If you want to get your kid into racing, apparently having them watch the Japanese anime Initial D is a good start. It fueled Ken Gushi's passion, (https://www.trdusa.com/drift-my-dad.html) and the same holds true for Chinese-born Time Attack racer Jackie Ding.
"My first car was a 1985 Corolla GTS," he shares. "And I actually still own it today." That's the infamous AE86 that Takumi Fujiwara maniacally drifts through the mountains while delivering tofu in Initial D. "That show definitely got me interested in racing. I grew up in China watching that show, but then go hooked on F1 as a kid. By the age of 10, I was already telling my parents I wanted to race cars."
Standard 10-year-old dream, right? But Jackie has been busy making it a reality ever since.
Moving from China to the US as a kid—with a stop in Egypt along the way, thanks to Jackie's dad's job—was quite the transition.
"In China 20 years ago, cars were a rarity. It's not like it is today, where the streets are packed," he recalls. "So, moving to Texas was a huge change. It was so exciting because there were cars everywhere!"
His first open-wheel races were like many American kids—on the go-kart track. And he quickly knew his desire to be a racer was more than just a childhood fantasy. So, unlike most teenagers bumping around in go-karts, he signed up for Skip Barber Racing School.
It was time to get serious about racing.
It didn't take long until his natural skills put him behind the wheel of an F1 car.
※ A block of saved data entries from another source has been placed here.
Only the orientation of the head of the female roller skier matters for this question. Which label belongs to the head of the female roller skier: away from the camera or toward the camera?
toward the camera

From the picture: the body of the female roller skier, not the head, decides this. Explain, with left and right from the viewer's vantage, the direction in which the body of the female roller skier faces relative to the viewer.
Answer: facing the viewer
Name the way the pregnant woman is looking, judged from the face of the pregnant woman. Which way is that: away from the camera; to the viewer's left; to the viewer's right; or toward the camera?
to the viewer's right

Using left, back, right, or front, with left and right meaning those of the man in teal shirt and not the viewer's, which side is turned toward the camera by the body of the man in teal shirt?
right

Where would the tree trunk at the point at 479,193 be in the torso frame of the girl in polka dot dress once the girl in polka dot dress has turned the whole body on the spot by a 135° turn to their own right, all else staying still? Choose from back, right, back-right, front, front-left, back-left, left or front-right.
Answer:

He started to work his way up the food chain, earning the nickname "Asian Prodigy" along the way. But there was something about F1 racing that just wasn't sitting right with him.
"Open-wheel racing is as much a business as it is a sport," Jackie reveals. "It requires upwards of six-digit budgets because it's year-round racing. And often, it felt like your performance on the track was limited by your ability to secure sponsorships."
So, on a whim, he went to a Time Attack event "to have some fun." That was all it took to put him on a new course.
"Time Attack is more focused on performance," he shares. "You don't have to worry about other drivers—it's about you and your car and how much you trust your car… it's very pure. I don't have to beat someone else or crash someone. I just have to go out and beat myself."
The change in style served him well as he headed into college (yes, Jackie is just 21). He's a Mechanical Engineering student at the University of Michigan with his racing team based out of Chicago. Jackie studies during the week and races on the weekends.
"One of my goals is to help establish a racing team community in Chicago. Our name is PHD Racing—Passion, Hopes, Dreams. We're just a bunch of kids who are trying to live out our dreams."
Part of PHD Racing's mission is to help educate young drivers. "When I first started racing, I didn't even know how to change my oil or my brakes," Jackie recalls. "We want to be able to help those kids just starting out to get into racing safely."
His latest passion? The new Toyota Supra. He recently picked up his new stock Supra and took it to Canada to do some testing. While there, a friend casually mentioned, "Hey, there's a local Time Attack event at TMP Cayuga."
Without a second thought, he headed to the track with his helmet in the passenger seat. He had to borrow a fire-proof suit from another racer at the event in order to be allowed to race. This is a kid who just loves being behind the wheel.
How'd he do? "I had a podium position until the last lap. Someone beat me by a hair." Not bad for the car that's sitting in your local showroom.
Now he's got the Supra tuned up and is tearing up tracks around the country. All while working on his other passion project: restoring the AE86 from his childhood.